By Father Raymond J. de Souza, National Catholic Register, April 16, 2019

The recent essay of Pope Emeritus Benedict XVI, “The Church and the Scandal of Sexual Abuse,” was published in the proximity of his 92nd birthday, which fell on April 16. The essay can be read as a summary of key moments in the long life of Joseph Ratzinger/Benedict XVI.

At 6,000 words, it is possible that this is last major text Benedict will publish. It already shows less of the rigor with which he wrote six years ago. And if it is his last text, it is an accurate summary of the man and his mission.


A paramount task, which must result from the moral upheavals of our time, is that we ourselves once again begin to live by God and unto Him. Above all, we ourselves must learn again to recognize God as the foundation of our life instead of leaving Him aside as a somehow ineffective phrase.
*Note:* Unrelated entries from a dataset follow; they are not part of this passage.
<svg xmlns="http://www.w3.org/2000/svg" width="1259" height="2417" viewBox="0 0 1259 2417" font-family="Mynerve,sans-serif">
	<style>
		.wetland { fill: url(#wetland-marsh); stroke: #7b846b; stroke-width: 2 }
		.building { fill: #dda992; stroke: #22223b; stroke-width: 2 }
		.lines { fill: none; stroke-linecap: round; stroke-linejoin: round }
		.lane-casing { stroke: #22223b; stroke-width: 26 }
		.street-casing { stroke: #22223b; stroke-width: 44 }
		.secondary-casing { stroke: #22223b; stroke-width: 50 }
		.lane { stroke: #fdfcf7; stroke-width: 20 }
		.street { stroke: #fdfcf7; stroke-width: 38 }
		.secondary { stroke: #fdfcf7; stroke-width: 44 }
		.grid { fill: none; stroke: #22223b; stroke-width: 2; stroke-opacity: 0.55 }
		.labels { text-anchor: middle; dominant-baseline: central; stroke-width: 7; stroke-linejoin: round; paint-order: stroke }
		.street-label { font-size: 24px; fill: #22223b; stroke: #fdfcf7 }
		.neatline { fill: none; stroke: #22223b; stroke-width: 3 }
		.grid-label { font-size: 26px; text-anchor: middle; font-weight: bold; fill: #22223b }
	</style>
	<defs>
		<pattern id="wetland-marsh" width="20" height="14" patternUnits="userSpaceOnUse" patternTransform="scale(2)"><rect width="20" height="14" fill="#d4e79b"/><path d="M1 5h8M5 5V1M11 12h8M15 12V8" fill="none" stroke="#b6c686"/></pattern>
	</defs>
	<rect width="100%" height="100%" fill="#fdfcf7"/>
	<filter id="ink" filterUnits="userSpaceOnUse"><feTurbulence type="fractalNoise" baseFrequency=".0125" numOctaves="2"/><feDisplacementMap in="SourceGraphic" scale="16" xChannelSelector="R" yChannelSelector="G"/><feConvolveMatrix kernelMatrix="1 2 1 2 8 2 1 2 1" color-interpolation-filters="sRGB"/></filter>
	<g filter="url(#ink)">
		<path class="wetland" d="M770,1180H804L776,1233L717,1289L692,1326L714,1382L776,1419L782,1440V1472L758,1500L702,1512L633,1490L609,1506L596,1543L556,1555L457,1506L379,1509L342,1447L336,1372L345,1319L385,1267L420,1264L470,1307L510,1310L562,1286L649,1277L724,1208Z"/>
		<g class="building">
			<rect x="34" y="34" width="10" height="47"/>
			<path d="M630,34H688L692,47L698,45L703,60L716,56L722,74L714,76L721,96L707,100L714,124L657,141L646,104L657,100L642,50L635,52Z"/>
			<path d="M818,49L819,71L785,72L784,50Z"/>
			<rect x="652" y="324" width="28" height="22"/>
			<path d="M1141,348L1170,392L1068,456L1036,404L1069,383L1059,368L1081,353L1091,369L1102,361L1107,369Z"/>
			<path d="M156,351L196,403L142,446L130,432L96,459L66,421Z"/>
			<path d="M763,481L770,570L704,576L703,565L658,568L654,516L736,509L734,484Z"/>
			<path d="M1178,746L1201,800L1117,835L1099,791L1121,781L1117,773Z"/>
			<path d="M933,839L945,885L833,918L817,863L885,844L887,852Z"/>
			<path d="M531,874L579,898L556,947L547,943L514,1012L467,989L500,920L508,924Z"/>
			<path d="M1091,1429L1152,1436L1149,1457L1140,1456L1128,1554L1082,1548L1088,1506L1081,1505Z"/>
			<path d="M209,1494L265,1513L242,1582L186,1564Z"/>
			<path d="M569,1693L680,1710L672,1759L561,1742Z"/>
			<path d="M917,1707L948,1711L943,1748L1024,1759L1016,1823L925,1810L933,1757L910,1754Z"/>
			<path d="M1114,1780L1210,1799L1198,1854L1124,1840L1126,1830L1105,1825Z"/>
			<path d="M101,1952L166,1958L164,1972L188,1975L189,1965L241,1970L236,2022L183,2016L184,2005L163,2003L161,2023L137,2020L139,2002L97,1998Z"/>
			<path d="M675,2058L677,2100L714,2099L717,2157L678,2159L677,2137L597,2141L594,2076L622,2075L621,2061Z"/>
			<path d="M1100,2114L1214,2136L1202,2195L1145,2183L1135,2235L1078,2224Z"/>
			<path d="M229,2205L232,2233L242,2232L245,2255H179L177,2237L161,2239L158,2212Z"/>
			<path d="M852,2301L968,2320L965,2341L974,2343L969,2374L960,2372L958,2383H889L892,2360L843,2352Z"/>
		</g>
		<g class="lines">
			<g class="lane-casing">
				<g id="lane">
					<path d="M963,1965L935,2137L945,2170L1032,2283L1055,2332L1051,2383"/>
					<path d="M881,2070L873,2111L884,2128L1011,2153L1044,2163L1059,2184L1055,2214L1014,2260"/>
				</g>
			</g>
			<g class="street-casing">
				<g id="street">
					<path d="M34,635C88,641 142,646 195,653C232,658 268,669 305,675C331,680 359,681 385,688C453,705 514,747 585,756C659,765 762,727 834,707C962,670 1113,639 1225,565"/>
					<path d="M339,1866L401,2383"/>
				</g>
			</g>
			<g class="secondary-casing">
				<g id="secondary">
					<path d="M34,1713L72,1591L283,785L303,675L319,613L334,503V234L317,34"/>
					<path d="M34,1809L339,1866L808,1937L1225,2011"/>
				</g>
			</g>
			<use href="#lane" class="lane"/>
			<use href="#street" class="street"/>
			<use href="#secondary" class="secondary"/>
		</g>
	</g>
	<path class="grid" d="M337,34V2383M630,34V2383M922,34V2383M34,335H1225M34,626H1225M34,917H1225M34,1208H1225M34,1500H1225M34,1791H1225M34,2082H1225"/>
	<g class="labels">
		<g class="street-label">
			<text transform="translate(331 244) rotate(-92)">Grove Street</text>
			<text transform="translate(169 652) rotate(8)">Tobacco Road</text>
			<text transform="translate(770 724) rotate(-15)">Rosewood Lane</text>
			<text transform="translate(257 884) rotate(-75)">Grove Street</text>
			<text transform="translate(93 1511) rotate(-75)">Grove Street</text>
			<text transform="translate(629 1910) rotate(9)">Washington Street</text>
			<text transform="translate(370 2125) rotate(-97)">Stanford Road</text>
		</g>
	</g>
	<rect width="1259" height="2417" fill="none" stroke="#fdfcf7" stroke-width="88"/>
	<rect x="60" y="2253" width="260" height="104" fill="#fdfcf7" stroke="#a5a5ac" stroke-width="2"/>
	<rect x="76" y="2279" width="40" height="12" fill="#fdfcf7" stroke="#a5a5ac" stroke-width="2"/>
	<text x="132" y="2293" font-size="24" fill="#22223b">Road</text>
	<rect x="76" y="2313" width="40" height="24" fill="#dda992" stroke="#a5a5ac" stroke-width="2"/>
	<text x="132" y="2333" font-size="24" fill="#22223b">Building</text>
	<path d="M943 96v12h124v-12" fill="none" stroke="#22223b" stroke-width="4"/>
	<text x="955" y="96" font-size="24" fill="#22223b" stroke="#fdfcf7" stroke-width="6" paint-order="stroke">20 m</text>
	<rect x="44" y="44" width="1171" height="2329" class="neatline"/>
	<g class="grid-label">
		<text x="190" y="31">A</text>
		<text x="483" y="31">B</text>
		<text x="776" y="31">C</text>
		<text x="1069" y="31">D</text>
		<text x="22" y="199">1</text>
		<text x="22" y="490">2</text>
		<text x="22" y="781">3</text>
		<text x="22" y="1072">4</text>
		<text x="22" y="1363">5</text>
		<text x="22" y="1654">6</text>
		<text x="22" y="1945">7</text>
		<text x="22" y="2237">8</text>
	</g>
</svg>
I will never forget the warning that the great theologian Hans Urs von Balthasar once wrote to me on one of his letter cards: ‘Do not presuppose the triune God, Father, Son and Holy Spirit, but present them!’”

Here we see Ratzinger/Benedict, the master theologian, reaching the simplicity that comes on the other side of genuine sophistication.

In his three-volume work Jesus of Nazareth, Benedict put the most fundamental question and gave it a simple, direct answer: What did Jesus bring? He came to bring us God.

That fundamental question and answer has run through Joseph Ratzinger’s scholarly and pastoral work for more than 50 years. Reason leads us to ask about God, and if we “trust the Gospels,” as Ratzinger does, Jesus reveals him to us. If that is forgotten, then everything else becomes possible. And when everything unimaginable is before us, the only path back is back to God, revealed in Jesus Christ.